When we started this journey, we made lots of friends who were also in the process of adopting their own children.  These are friends that I will never forget and they will always have a special place in my heart.  They will forever be a part of this journey and of our lives.  
One of the friends (Abi Q) also happened to be a VERY talented photographer.  I secretly always wanted to be one and had so much fun looking at the pics she took.  She was able to get through some of her photos of Africa and I just had to share a few.  What a gift she has!!!
 This is one of our sweet boy the day we went to Jinja.  I tried to carry him on my back as much as he would let me.  Seeing this reminds me of how much he has grown since we have been home...
 This is Josh and Abi's "husband man", Ryan.  I think this was taken right before Josh was smacked in the face with a low lying tree branch.  Good times!
 This is Abi and I holding our babies.  Both passed smooth out.  Abi's little boy brings new meaning to the word: cute.
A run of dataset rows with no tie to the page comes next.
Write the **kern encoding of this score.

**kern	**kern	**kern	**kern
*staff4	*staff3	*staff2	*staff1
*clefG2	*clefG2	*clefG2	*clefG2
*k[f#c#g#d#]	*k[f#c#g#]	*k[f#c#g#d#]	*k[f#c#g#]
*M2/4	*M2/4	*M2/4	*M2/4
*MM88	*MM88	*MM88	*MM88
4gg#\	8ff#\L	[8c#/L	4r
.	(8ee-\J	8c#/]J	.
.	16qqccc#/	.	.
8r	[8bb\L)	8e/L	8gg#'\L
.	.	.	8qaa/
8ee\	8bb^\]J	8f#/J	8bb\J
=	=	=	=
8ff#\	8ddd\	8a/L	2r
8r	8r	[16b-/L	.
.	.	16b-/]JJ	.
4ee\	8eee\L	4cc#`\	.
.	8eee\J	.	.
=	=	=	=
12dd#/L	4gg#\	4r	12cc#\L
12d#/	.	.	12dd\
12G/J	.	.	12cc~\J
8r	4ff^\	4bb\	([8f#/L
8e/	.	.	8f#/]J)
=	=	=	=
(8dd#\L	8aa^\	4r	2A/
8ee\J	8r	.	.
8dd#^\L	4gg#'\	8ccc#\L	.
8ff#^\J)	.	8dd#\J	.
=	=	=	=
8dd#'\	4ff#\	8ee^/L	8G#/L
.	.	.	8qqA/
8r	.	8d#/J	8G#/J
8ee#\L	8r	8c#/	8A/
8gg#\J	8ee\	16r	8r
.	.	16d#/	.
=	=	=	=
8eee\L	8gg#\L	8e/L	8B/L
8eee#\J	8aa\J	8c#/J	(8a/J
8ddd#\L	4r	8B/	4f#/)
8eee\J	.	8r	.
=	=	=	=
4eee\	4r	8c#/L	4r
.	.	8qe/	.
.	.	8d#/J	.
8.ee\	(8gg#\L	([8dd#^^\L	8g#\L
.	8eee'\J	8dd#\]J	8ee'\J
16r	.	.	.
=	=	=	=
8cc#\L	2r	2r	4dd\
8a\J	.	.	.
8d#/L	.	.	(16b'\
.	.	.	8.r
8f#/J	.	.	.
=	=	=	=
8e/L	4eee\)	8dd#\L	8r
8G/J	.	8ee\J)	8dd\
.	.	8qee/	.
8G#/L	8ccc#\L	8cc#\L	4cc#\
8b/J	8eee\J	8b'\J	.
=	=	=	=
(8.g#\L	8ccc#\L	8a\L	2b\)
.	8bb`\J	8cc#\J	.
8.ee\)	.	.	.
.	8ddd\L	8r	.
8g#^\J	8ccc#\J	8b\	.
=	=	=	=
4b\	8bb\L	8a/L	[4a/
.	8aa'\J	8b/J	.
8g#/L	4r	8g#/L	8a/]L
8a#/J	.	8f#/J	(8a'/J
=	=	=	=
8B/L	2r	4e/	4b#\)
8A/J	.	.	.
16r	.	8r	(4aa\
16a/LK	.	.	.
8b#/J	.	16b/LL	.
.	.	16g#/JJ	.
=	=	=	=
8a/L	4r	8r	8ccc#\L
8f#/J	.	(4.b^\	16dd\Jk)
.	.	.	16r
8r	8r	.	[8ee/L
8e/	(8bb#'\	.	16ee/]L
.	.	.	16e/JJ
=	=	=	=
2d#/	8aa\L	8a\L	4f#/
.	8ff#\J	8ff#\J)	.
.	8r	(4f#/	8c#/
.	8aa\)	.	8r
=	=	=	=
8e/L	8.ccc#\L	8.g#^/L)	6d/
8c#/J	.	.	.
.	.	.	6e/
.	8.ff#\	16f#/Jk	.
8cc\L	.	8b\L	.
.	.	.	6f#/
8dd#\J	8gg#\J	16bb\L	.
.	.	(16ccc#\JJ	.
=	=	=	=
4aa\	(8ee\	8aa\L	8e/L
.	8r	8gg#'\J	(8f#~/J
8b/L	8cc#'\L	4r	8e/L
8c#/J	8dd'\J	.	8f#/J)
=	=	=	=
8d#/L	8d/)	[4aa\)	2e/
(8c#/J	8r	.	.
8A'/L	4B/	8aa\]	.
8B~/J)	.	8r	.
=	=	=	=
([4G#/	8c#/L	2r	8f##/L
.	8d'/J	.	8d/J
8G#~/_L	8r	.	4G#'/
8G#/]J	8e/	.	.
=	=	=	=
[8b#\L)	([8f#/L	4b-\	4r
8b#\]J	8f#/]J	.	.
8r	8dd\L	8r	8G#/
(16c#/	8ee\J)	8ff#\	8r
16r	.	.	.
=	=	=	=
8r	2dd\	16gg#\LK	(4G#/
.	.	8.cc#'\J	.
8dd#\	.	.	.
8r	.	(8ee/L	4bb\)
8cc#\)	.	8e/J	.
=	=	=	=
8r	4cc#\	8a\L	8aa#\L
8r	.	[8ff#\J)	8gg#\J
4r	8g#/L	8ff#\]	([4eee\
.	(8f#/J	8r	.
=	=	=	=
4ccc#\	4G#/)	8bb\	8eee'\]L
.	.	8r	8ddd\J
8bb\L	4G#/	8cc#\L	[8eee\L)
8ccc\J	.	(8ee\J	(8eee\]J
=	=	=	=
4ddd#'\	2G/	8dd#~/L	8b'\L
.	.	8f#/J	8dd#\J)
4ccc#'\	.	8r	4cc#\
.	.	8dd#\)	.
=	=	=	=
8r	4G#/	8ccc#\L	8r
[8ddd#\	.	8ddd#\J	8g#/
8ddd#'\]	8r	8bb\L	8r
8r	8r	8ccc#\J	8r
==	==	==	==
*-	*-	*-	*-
And this is one of my favorite pictures of all time.  I can't really explain the emotion that this one stirs up inside of me.  Really.  I don't know the names of the kids...they were just running up to our car as we drove by to visit an orphanage for a friend.  They taught me so much that day though...in that brief moment...This is just what "beautiful" looks like to me.  

To our sweet Owen,
You are helping me grow so much.  And while I am growing on the inside...you are growing on both the inside and outside!  Already from a 12 month pant size to a 2T since we have been home.  From a 6 to a 8-9 shoe.  From bald, to a head full of curls.  From an upset little man, to a loving and sweet...and incredibly funny little guy.  Your Daddy, Gracie, and I all love you more than we can say.